## TASK DESCRIPTION
Copy exactly the stretch of data below from the line with "Excellent infrastructure with" through the line with "Scholarships for meritorious students.", including both of those lines.

## DATA EXTRACTS
***

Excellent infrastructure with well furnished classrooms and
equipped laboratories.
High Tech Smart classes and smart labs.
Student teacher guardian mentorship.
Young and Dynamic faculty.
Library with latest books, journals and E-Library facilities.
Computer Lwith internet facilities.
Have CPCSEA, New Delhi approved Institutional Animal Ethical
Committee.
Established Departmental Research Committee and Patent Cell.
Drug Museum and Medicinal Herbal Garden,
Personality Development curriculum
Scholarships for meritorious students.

***

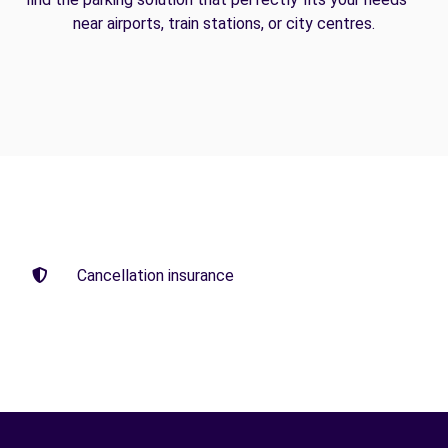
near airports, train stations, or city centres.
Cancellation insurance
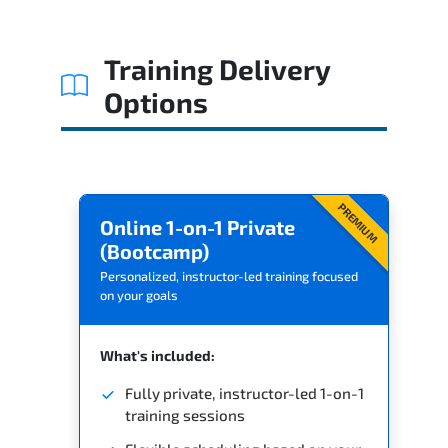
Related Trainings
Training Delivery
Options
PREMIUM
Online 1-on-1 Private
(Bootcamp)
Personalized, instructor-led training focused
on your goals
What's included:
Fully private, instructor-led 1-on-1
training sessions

***

## OUTPUT OF THE EXERCISE
Excellent infrastructure with well furnished classrooms and
equipped laboratories.
High Tech Smart classes and smart labs.
Student teacher guardian mentorship.
Young and Dynamic faculty.
Library with latest books, journals and E-Library facilities.
Computer Lwith internet facilities.
Have CPCSEA, New Delhi approved Institutional Animal Ethical
Committee.
Established Departmental Research Committee and Patent Cell.
Drug Museum and Medicinal Herbal Garden,
Personality Development curriculum
Scholarships for meritorious students.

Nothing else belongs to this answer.